I see. So if I want to compare two reconstruction results quantitatively (let's say calculate mean square error), the typical way is to normalize the voxel value to 0-1 and do the math, right?
Thank you again for your response, I greatly appreciate it!!

@yunsuper123 not exactly, no.

Depends in your situation. You have reconstructions by a machine, in HUs. If you want to use these images in HUs to simulate projections, then reconstruct and compare, then yes.
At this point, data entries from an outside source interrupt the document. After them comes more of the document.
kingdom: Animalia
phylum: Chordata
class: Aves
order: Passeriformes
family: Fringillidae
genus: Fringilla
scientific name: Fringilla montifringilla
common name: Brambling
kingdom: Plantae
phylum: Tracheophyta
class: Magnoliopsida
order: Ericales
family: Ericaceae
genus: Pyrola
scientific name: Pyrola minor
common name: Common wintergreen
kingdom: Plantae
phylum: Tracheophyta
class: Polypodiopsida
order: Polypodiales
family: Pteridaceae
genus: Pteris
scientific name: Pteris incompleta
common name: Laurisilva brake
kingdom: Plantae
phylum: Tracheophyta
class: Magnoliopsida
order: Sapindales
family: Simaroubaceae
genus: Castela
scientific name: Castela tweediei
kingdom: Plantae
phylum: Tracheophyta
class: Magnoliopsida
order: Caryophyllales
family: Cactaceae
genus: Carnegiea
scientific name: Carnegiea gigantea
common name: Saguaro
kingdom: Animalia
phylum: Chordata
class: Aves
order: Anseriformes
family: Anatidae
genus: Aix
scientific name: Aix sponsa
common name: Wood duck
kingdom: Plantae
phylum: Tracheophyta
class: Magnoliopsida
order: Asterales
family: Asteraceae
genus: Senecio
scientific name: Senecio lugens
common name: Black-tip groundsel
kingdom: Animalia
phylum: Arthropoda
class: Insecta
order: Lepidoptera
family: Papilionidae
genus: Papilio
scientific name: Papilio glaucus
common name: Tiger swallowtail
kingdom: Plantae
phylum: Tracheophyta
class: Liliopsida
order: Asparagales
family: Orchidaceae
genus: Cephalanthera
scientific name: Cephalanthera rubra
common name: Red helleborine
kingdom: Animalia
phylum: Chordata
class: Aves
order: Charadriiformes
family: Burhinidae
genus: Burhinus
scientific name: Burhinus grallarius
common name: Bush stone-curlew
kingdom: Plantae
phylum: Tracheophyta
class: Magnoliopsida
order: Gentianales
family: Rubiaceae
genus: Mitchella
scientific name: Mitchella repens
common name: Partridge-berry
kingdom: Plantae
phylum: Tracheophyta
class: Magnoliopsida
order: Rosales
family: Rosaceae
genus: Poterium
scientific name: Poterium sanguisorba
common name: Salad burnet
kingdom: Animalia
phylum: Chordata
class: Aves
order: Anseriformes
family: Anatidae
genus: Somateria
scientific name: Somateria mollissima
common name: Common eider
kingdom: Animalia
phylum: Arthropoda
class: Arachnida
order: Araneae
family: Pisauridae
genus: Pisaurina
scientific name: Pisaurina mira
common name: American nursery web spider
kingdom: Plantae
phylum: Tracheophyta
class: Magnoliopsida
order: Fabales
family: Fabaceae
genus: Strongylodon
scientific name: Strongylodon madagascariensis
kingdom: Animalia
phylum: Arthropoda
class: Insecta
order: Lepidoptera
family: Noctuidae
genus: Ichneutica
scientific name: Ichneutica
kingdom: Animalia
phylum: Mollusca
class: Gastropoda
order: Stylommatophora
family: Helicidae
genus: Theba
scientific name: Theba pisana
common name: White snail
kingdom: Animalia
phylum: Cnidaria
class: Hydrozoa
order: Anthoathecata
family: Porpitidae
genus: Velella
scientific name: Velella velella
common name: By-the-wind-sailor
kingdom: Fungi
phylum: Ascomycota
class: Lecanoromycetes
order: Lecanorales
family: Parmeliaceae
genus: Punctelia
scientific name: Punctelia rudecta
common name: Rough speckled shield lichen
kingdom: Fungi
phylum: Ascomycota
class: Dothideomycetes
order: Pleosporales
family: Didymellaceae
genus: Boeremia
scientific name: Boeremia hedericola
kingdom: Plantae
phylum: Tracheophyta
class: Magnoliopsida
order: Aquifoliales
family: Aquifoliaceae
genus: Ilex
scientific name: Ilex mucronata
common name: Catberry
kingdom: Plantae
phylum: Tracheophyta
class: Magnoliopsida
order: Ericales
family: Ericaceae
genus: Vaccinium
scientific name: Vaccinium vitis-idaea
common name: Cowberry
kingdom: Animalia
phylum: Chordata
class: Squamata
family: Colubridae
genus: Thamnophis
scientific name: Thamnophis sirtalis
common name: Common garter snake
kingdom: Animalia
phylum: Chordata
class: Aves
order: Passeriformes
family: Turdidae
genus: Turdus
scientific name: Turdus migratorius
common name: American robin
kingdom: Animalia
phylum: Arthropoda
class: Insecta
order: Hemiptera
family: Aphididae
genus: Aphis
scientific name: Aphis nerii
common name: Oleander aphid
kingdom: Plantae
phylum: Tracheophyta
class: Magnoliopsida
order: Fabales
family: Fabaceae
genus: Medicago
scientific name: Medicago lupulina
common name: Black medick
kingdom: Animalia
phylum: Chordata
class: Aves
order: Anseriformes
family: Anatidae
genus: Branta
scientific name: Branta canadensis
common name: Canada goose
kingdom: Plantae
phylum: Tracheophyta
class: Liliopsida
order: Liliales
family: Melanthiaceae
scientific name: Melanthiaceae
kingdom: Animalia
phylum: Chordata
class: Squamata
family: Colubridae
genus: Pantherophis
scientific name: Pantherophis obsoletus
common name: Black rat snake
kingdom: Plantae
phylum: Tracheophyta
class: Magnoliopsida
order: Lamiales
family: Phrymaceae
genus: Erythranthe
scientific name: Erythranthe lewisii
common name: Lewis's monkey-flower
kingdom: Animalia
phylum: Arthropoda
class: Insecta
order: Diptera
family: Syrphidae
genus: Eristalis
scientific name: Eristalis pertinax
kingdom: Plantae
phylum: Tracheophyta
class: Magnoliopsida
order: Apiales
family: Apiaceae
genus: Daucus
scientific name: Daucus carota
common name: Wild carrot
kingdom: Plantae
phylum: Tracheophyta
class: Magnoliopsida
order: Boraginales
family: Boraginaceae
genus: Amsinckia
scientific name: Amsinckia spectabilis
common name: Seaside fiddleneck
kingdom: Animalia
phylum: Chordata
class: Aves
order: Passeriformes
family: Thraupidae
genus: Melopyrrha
Normalize, and then compare to this scale.

If you have a reconstruction in HUs and a sinogram from the machine you are in a bit of a pickle. Mostly because mu->HU conversion is likely a calibrated process for your machine that is hidden from you, so in this case the best thing to do would likely be to reconstruct the FDK image yourself, rather than relying on the recon from the machine in HUs, as you don't have the mu->HU conversion code, and this code is likely algorithm dependant anyways.

In short: only use HUs if you are in control of the mu->HU conversion

Hope this helps! :)

PD: mu == linear attenuation coefficient.